Transgender Discrimination

August, 2017





A little more than a year ago, the Pentagon lifted its ban on transgender people serving openly in the military.

However, on July 26, 2017, President Trump fired off the following tweet:

“ After consultation with my generals and military experts, please be advised that the United States government will not accept or allow transgender individuals to serve in any capacity in the U.S. military.  Our military must be focused on decisive and overwhelming victory and cannot be burdened with the tremendous medical costs and disruption that transgender[s] in the military would entail.”

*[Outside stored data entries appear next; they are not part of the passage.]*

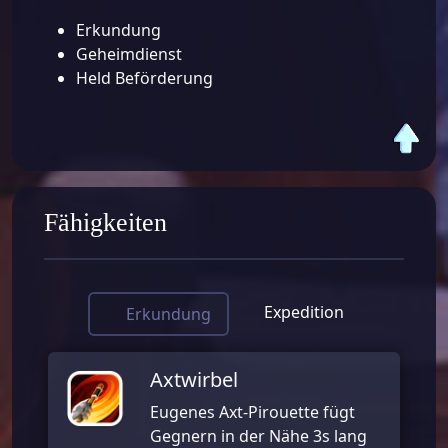
Erkundung
Geheimdienst
Held Beförderung
Fähigkeiten
Expedition
Erkundung
Axtwirbel
Eugenes Axt-Pirouette fügt
Gegnern in der Nähe 3s lang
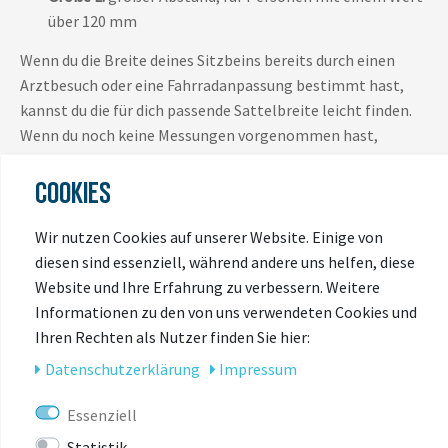
über 120 mm
Wenn du die Breite deines Sitzbeins bereits durch einen
Arztbesuch oder eine Fahrradanpassung bestimmt hast,
kannst du die für dich passende Sattelbreite leicht finden.
Wenn du noch keine Messungen vorgenommen hast,
empfiehlt es sich, sich an eine der idmatch Stellen zu
COOKIES
wenden.
Die Zahlen
Wir nutzen Cookies auf unserer Website. Einige von
diesen sind essenziell, während andere uns helfen, diese
1, 2 und 3 geben das Vorhandensein oder Fehlen der
Website und Ihre Erfahrung zu verbessern. Weitere
Aussparung am Sattel an, und der entscheidende Faktor bei
Informationen zu den von uns verwendeten Cookies und
der Auswahl ist die Rotation des Beckens/der
Ihren Rechten als Nutzer finden Sie hier:
Körperflexibilität. Für diejenigen, die eine ausgezeichnete
Beckenrotation haben, wird Größe 3 empfohlen, während
Daten­schutz­erklärung
Impressum
es für andere ratsam ist, sich in absteigender Reihenfolge
auf Größe 1 zuzubewegen.
Essenziell
Statistik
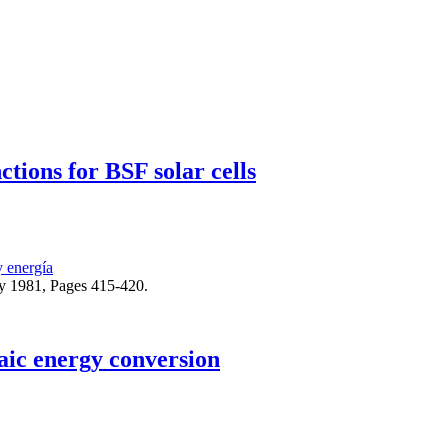
ctions for BSF solar cells
y energía
ay 1981, Pages 415-420.
taic energy conversion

The negative reaction to such tweet has come from some surprising sources.  In its article of July 27, 2017, the Society for Human Resource Management, which represents employers, states that Trump’s tweets may lead to workplace backlash and may be interpreted as encouragement to act in a discriminatory manner against transgender individuals at the workplace.

A management attorney with the firm Seyfarth Shaw in Chicago is quoted as stating that “The limited studies to date on health care costs associated with transgender employees show that the cost of providing such coverage is de minimus.”

Senator John McCain, the Arizona Republican senator, criticized the tweet, saying that the Department of Defense had decided to let transgender individuals stay in the military.

So, what’s the legal status of protection against transgender discrimination?

 Federal law:

 Under the federal Title VII of the Civil Rights Act of 1964, discrimination “because of sex” is prohibited.  But is discrimination against transgender individuals discrimination “because of sex?”

The U.S. Equal Employment Opportunity Commission interprets and enforces Title VII’s prohibition of sex discrimination as forbidding any employment discrimination based on gender identity or sexual orientation.  The Commission has taken the position that existing sex discrimination provisions in Title VII protect lesbian, gay, bisexual, and transgender, (“LGBT”), applicants and employees against employment bias.  But Title VII does not explicitly include sexual orientation or gender identity in its list of protected classes.  And because the courts have vacillated on the subject, it is likely the Supreme Court will have to decide the issue.

For example, in April of this year, the U.S. Seventh Circuit Court of Appeals ruled that “discrimination based on sexual orientation is a form of sex discrimination.  It was the first time a federal appeals court had extended Title VII to the LGBT community.  Hively v. Ivy Tech Community of Indiana, 853 F.3d 339 (7th Cir. 2017).

Our own Second Circuit Court of Appeals will be taking up the issue.

With two cases in 2000 and 2005, the Second Circuit ruled that Title VII cannot support claims of sexual orientation discrimination.  Simonton v. Runyon, 232 F.3d 33 (2d Cir. 2000); Dawson v. Bumble & Bumble, 398 F.3d 211 (2d Cir. 2005).

However, the Second Circuit has agreed to revisit the issue with another case en banc.  Zarda v. Altitude Express, Inc., 855 F.3d 76 (2d. Cir. 2017).

Connecticut Law:  transgender discrimination is prohibited.

 While federal law may be moving to protection against transgender discrimination, Connecticut law is already there:

In Connecticut it is illegal for an employer to discriminate against an employment applicant or employee based upon these protected categories:

“race, color, religious creed, age, sex, gender identity or expression, marital status, national origin, ancestry, present or past history of mental disability, intellectual disability, learning disability or physical disability, including, but not limited to, blindness.”

Employers might want to consider reissuing their harassment prevention policies and implementing a transgender policy to send the message that discrimination against transgender employees will not be tolerated.